- _REQUIRED ACTION_: Look in the material below for the line holding "right hip: (83, 179, -5)". Set it down exactly, with each later line up to and including the line holding "left ankle: (166, 235, -33)".

- _INPUT DATA_:
-- Opening Marker --

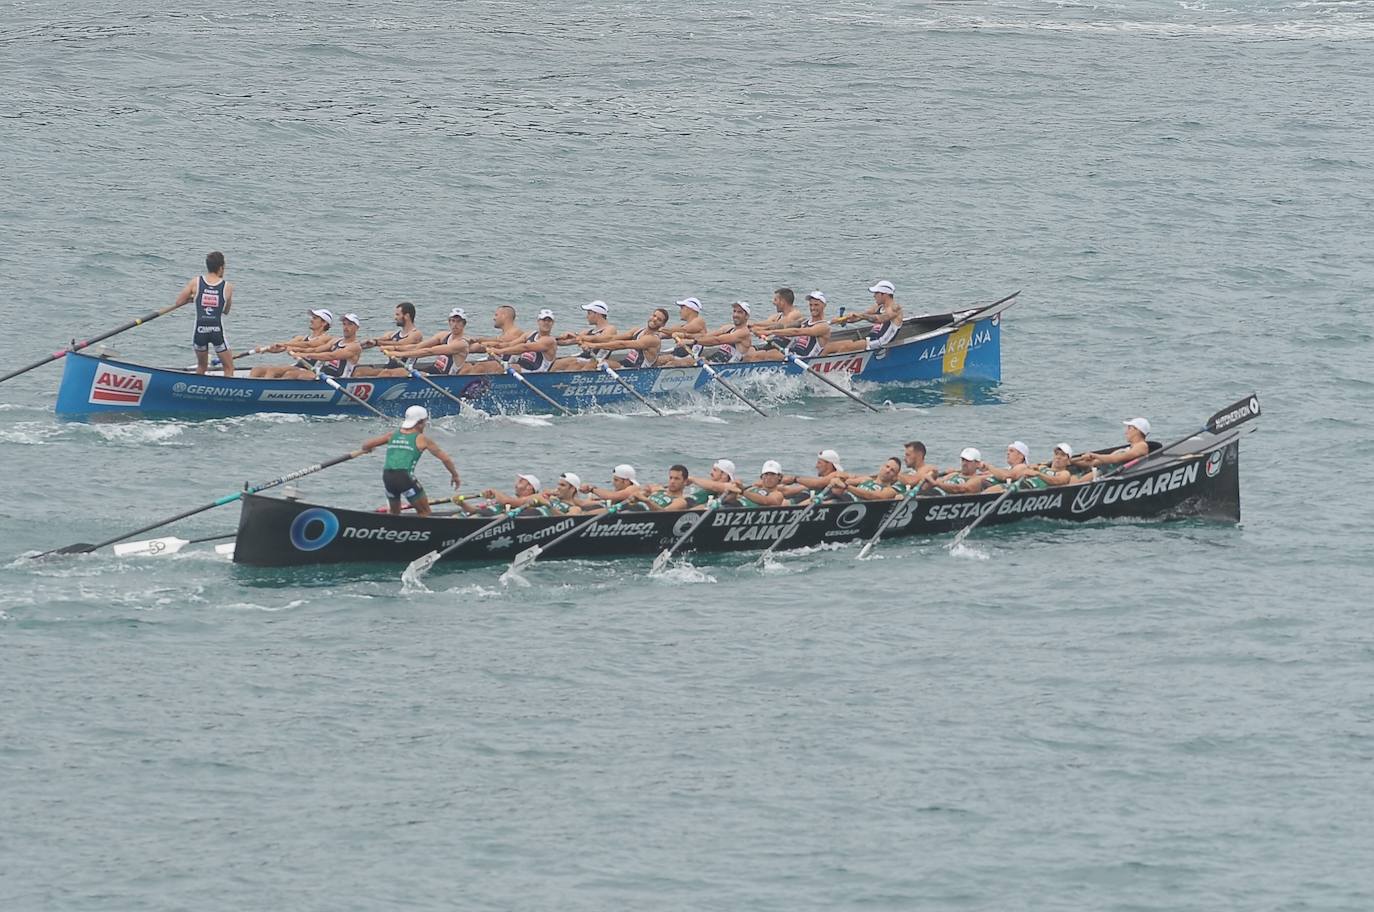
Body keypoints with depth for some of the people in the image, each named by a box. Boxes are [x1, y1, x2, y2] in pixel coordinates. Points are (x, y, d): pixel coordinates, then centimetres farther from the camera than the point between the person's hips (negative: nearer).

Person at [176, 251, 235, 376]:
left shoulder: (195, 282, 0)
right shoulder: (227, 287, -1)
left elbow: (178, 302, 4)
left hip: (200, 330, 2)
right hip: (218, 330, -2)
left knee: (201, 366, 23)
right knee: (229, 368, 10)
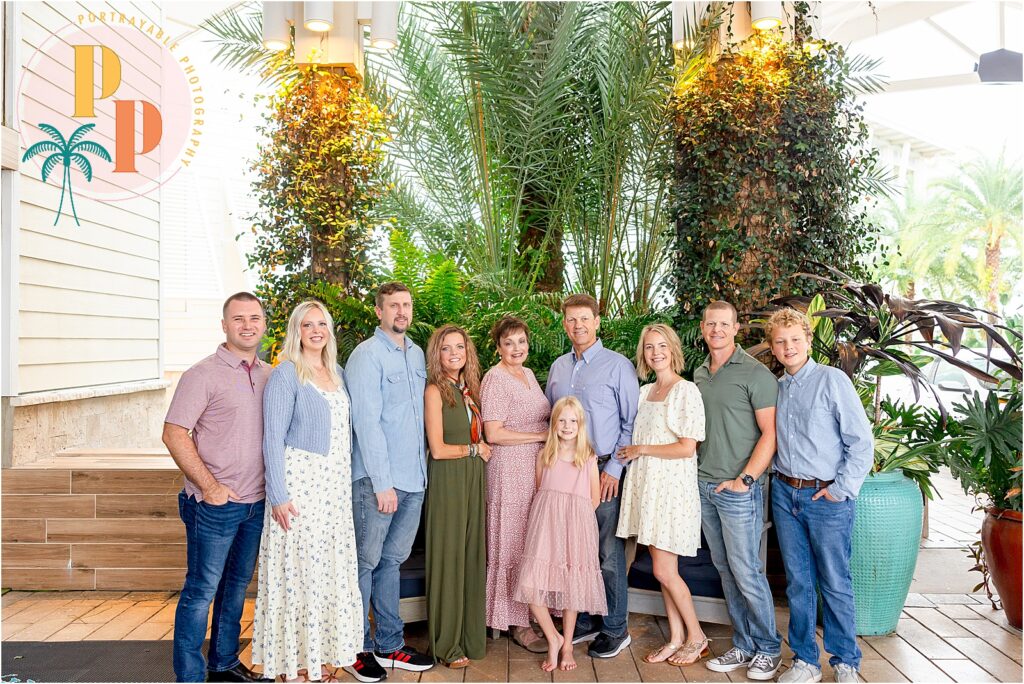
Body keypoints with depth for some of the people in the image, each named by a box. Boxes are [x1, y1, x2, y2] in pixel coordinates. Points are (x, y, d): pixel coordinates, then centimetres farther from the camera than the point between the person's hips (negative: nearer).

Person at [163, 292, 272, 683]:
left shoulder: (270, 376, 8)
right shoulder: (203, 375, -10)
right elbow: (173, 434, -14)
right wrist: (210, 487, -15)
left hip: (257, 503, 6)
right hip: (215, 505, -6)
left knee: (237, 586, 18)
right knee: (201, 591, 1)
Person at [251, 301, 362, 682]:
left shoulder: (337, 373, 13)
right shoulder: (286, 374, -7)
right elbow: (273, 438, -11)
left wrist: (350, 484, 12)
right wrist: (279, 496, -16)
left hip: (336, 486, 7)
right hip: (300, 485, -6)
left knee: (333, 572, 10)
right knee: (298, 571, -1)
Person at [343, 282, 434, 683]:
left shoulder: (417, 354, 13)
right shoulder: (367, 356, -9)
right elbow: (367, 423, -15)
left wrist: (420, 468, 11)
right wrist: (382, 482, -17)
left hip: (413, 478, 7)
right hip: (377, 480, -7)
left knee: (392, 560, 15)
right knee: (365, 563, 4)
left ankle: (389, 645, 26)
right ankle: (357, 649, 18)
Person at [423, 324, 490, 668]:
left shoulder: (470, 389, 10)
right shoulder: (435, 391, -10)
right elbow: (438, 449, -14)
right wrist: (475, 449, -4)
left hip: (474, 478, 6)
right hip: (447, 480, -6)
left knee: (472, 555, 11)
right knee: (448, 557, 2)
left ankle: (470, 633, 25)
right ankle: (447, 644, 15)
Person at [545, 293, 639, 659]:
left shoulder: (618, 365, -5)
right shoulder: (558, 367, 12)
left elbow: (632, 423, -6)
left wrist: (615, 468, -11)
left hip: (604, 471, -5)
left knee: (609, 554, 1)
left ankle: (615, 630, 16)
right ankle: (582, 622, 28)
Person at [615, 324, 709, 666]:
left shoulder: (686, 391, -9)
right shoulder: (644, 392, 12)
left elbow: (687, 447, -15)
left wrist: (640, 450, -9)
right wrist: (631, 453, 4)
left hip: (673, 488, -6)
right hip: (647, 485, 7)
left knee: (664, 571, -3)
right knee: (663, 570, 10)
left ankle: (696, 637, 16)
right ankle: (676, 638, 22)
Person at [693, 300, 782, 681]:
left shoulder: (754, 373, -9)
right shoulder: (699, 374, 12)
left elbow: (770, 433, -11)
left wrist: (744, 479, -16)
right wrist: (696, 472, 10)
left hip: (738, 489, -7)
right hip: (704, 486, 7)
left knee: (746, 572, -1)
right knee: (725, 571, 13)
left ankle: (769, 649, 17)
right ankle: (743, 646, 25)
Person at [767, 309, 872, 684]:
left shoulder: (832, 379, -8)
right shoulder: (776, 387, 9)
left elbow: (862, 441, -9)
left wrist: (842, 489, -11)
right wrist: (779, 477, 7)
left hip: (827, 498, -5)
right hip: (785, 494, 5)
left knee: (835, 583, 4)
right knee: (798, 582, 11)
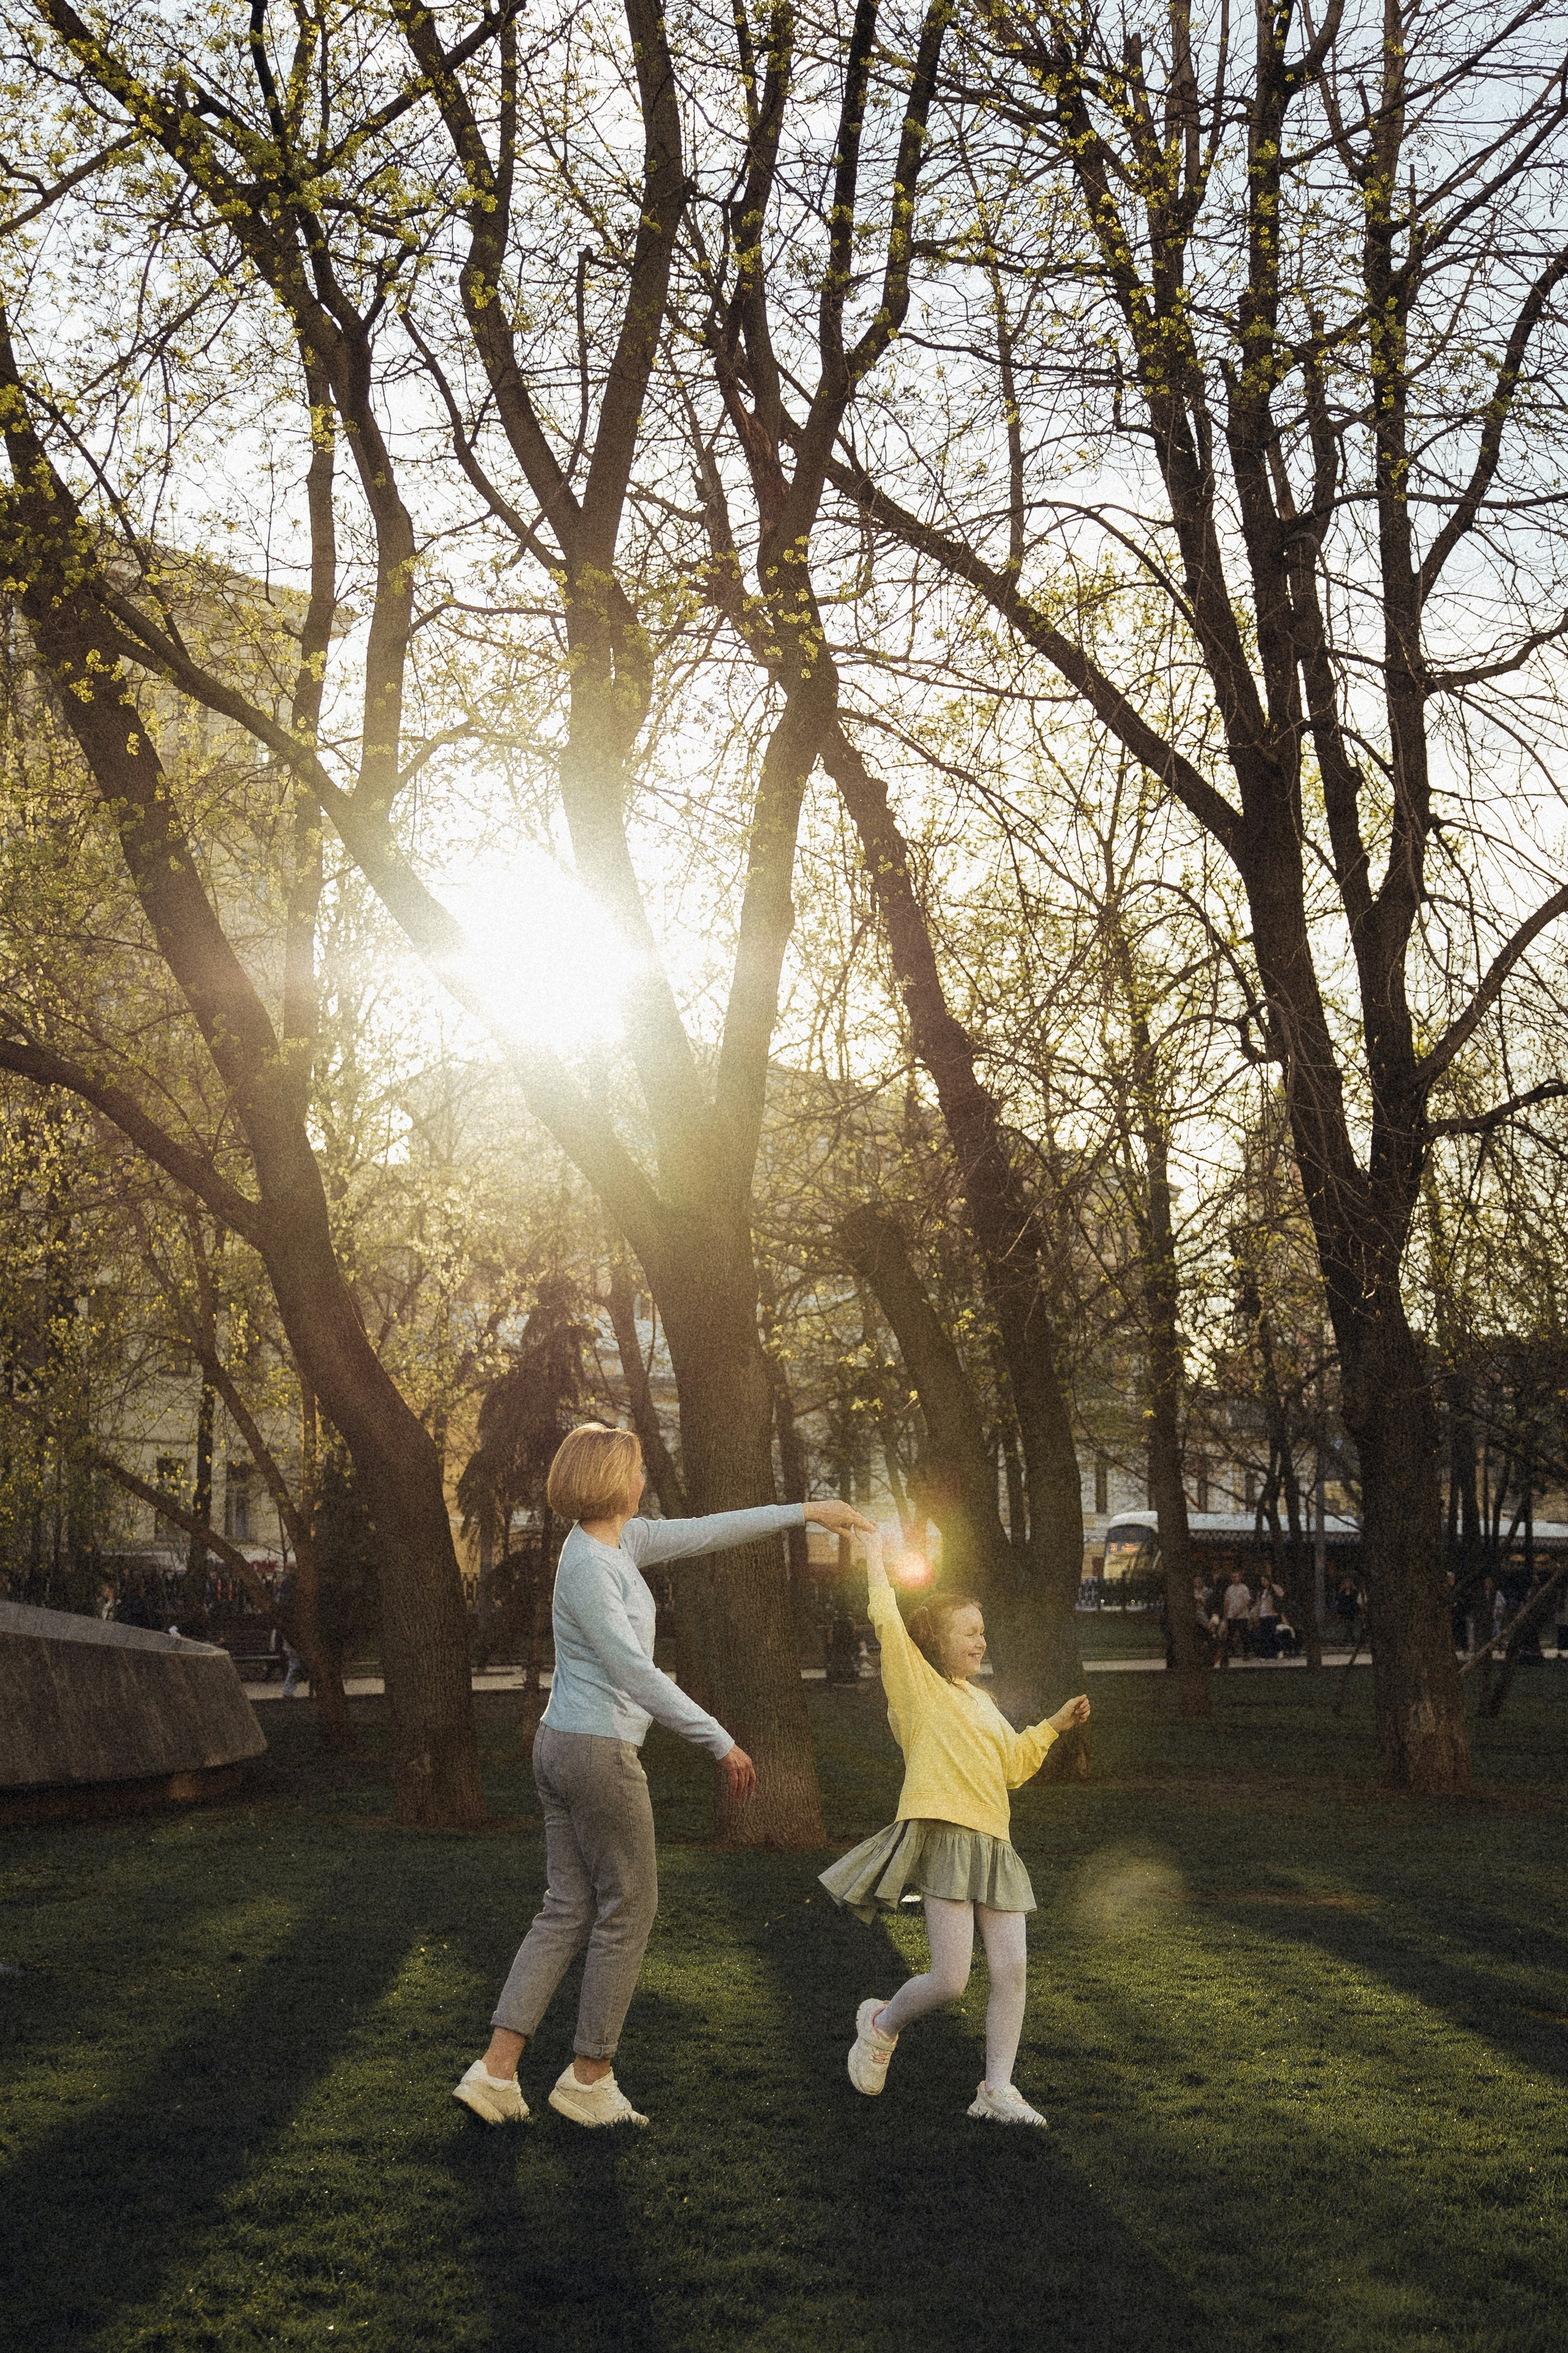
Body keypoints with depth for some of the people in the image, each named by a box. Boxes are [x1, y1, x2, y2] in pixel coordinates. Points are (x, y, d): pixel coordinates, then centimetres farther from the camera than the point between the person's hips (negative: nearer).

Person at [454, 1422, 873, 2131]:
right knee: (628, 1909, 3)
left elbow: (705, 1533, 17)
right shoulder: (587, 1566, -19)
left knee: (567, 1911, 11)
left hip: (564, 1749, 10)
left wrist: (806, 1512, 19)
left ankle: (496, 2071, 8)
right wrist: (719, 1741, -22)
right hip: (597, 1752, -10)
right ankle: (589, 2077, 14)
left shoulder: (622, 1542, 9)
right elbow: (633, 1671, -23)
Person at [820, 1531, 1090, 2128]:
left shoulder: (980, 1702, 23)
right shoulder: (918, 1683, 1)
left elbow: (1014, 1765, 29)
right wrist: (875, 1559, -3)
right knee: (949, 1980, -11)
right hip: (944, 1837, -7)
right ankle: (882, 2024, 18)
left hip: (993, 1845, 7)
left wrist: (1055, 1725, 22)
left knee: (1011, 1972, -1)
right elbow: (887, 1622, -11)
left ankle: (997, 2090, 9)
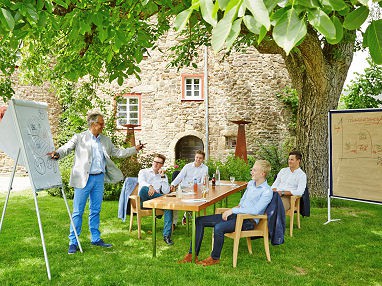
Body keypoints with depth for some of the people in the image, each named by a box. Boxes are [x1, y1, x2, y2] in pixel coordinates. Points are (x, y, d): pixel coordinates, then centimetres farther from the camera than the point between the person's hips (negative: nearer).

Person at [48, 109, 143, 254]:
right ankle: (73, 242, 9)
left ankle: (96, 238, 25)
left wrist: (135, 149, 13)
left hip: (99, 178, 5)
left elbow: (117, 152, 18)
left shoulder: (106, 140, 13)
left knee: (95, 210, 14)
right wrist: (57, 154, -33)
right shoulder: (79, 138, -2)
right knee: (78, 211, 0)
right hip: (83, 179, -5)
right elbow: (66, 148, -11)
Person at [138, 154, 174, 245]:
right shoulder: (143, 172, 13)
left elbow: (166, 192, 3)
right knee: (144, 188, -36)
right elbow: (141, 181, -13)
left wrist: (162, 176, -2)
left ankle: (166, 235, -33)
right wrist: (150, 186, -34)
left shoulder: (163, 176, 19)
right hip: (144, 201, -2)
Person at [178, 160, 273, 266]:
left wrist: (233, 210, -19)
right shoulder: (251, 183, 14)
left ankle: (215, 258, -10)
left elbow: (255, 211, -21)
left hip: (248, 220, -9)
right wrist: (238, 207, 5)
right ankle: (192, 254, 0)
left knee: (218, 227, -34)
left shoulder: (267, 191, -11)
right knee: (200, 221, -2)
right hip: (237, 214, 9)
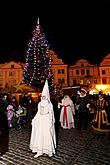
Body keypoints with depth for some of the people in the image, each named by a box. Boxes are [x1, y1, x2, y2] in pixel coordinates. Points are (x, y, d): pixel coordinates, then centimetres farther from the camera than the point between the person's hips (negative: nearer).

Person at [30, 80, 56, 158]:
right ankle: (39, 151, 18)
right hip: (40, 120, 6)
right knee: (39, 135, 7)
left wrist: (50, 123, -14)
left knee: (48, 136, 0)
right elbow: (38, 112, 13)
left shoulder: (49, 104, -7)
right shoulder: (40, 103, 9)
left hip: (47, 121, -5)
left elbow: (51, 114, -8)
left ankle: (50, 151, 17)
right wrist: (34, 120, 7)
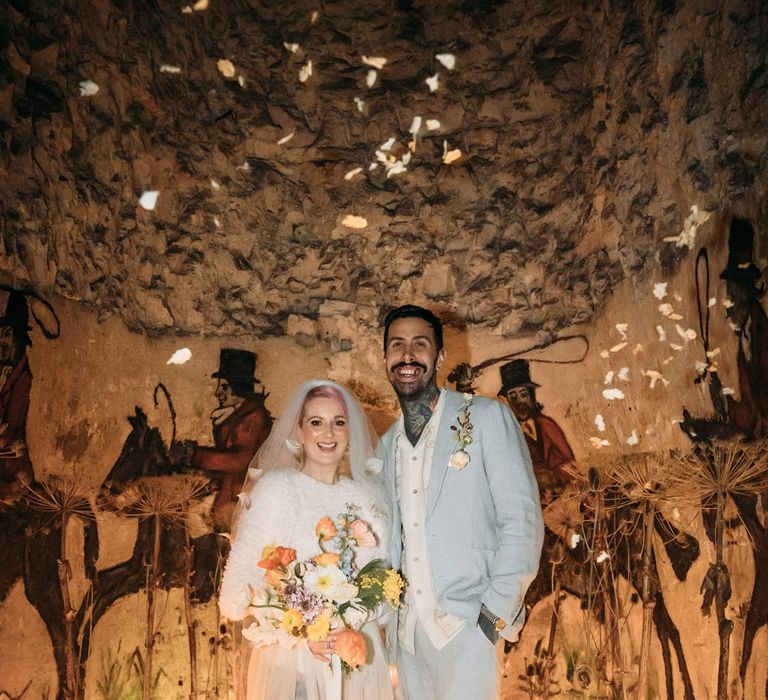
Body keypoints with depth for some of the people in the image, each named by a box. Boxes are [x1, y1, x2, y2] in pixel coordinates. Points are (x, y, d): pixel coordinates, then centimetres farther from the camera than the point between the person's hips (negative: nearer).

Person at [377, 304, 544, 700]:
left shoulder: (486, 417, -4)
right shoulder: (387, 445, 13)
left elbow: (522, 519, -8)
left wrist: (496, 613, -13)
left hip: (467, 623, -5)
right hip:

-- Closing Marker --

- _EXERCISE ANSWER_:
right hip: (83, 179, -5)
right elbow: (66, 148, -11)
Person at [138, 154, 174, 245]:
right shoulder: (143, 172, 13)
left elbow: (166, 192, 3)
right knee: (144, 188, -36)
right elbow: (141, 181, -13)
left wrist: (162, 176, -2)
left ankle: (166, 235, -33)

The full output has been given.